Op 24 januari 2014 heeft de Rechtbank Den Haag nog eens bevestigd wat we al vreesden: Ook een beetje vruchtgenot leidt al tot vruchtgebruik. Overlijdt een vruchtgebruiker (vaak de ouders), dan wordt de eigenaar (vaak de kinderen) met te nauwe familiebanden voor de volledige waarde van het huis aangeslagen voor erfbelasting (successierecht). In de wet staat enerzijds dat verhuur tegen een te lage prijs wordt beschouwd als vruchtgenot en anderzijds dat bij verhuur vanaf 2010 de huur minstens 6% van de WOZ-waarde moet bedragen: dat is in de praktijk torenhoog! Voor oudere huurovereenkomsten is voldoende dat ze op 1 januari 2010 reëel moesten zijn, maar daarna wel jaarlijks geïndexeerd moeten worden. In alle gevallen geldt dat moet worden bewezen dat de huur steeds daadwerkelijk is betaald.

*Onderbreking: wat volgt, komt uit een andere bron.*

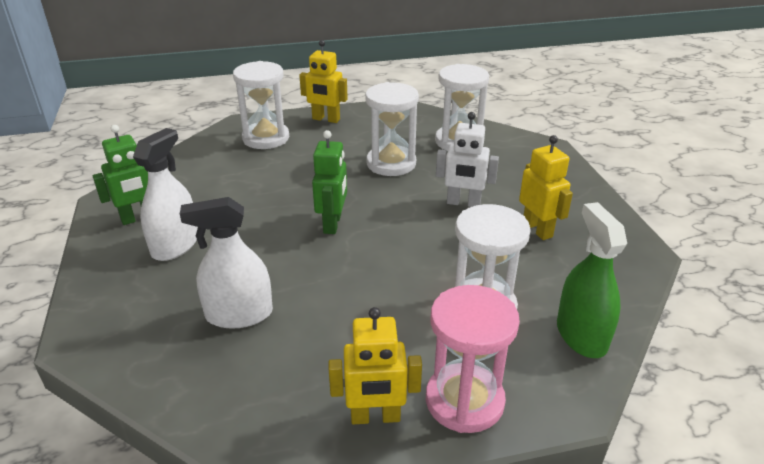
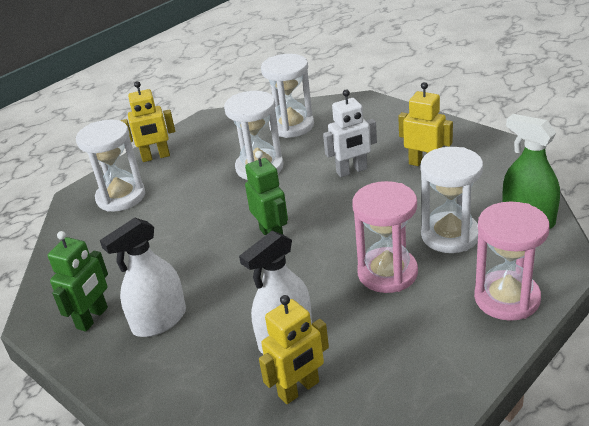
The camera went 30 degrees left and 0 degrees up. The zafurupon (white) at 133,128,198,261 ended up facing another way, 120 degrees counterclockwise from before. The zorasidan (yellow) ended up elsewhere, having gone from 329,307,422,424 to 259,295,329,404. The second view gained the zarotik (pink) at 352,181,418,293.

Doorgeredeneerd hoeft de veel te hoge huur niet zo nadelig te zijn. Immers: daarmee wordt de vermogensoverdracht van ouders aan kinderen alleen maar versneld. De pijn is gevoelsmatig: de ouders hebben hun huis al weggegeven en moeten huur gaan betalen. Die huur is vervolgens ook nog eens absurd hoog.

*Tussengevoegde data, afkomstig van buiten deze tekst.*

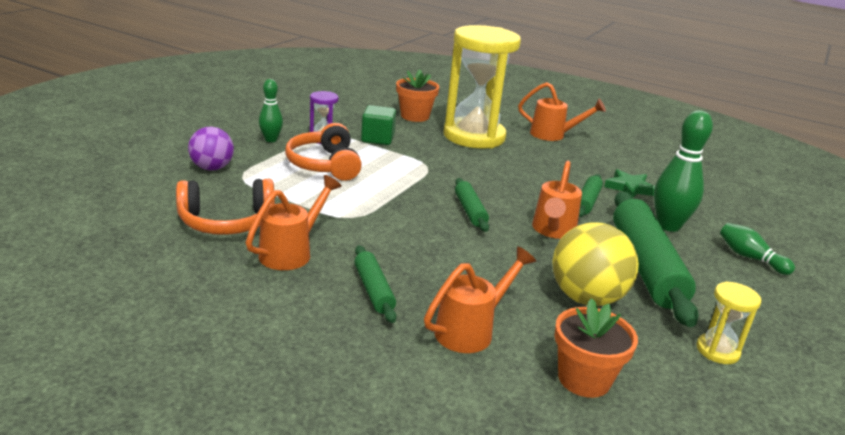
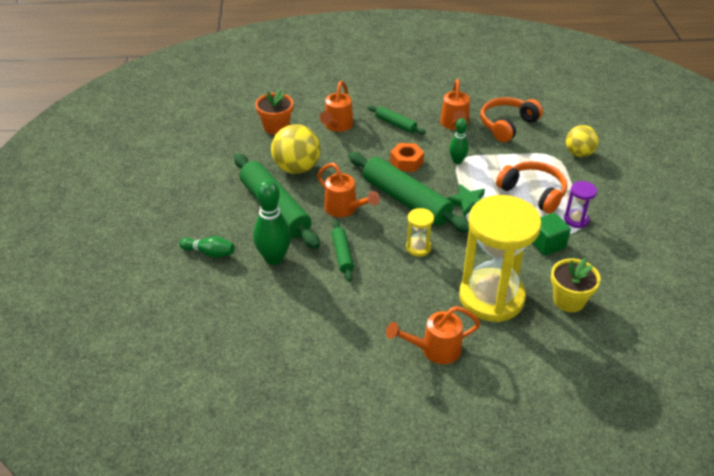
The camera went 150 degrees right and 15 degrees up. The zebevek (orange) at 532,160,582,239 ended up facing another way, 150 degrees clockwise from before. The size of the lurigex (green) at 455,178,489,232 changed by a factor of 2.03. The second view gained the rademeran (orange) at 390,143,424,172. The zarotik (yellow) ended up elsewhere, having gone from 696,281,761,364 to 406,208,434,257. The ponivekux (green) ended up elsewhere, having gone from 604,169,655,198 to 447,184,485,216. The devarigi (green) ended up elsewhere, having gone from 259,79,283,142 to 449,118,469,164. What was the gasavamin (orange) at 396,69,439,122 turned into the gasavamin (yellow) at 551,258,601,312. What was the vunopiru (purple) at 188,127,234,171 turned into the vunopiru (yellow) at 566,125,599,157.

(achtergrond: Tot 2001 was er een middel tegen vele kwalen in het successierecht: verkoop van de woning aan de kinderen onder voorbehoud van gebruik en bewoning. Gebruik en bewoning worden net zo behandeld als vruchtgebruik. In 2001 moest over een dergelijke woning ineens vermogensbelasting – Inkomstenbelasting box 3 – betaald gaan worden. En vanaf 2010 wordt ook het einde van het voorbehouden woonrecht nog extra streng belast. Verhuur kan maar een beperkte oplossing bieden.)